# 48cm!!



## lucy123 (Nov 4, 2010)

Hi All

I had my session with PT today who again did my measurements.

I last posted my measurements taken on 31st August which at that stage since 10th June, I had lost 21 cm and was absolutely over the moon!

So today, I was expecting to have lost another cm here and there as I would have expected a big loss at the beginning and for this to then slow down.
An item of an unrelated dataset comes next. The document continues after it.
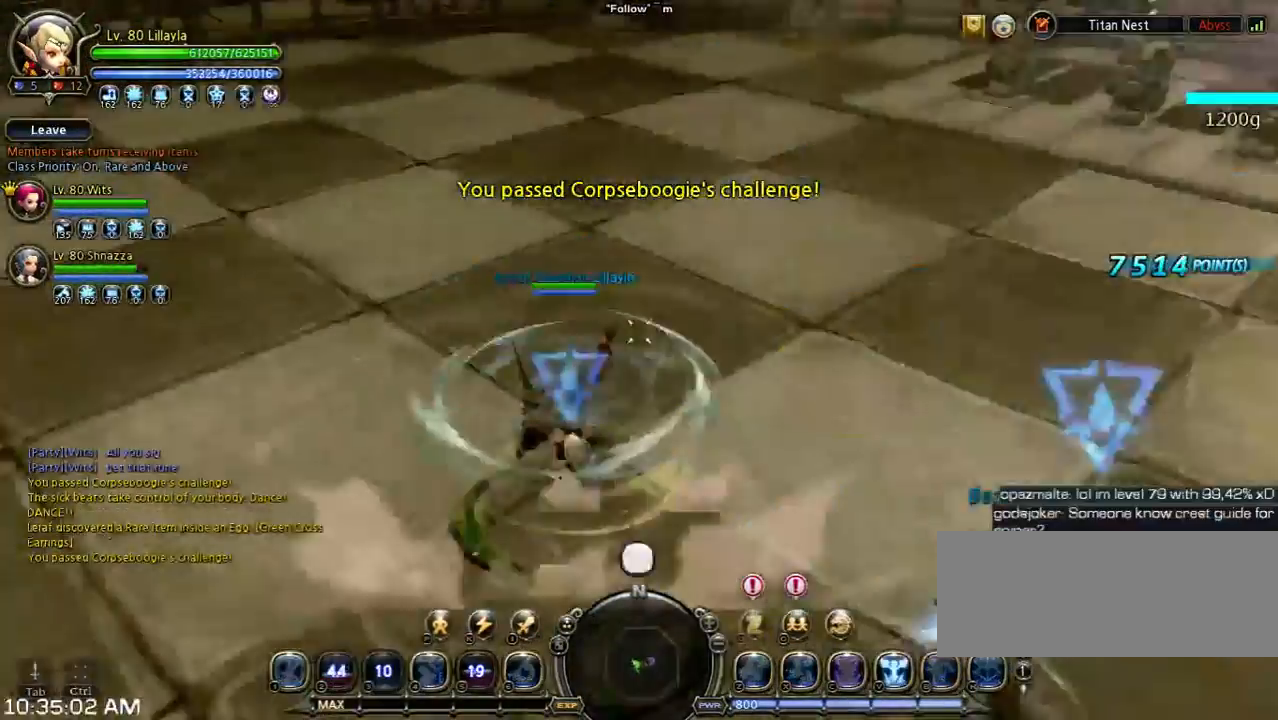
{"keys": ["shift", "w"], "events": [[200, "s", "up"], [333, "w", "down"]]}
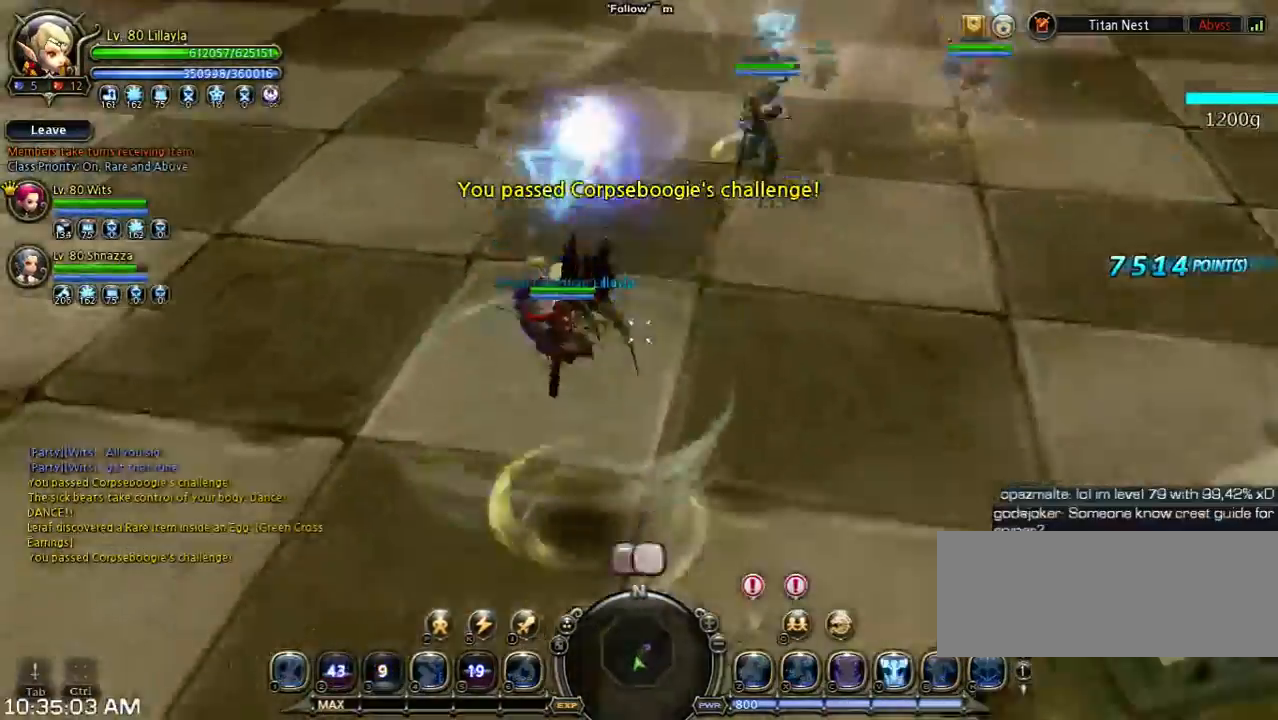
{"keys": ["w"], "events": [[200, "shift", "up"]]}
I was absolutely floored when I was told I have now lost a total 48cm. After reaching my first weight goal yesterday of making it into the 15 stone club as well I can't tell you how good I am feeling.

So just to repeat what I said in my post in August, being diagnosed as a diabetic is awful when we are first told, but 4 months on I can say I am a much much happier person, who has lots more energy and confidence! I feel I have a new lease on life, and encourage all of you in the WLG to keep up the good work. 

If I could bottle the feeling and share it with you I would!

I now am aiming to lose another 7lbs for christmas!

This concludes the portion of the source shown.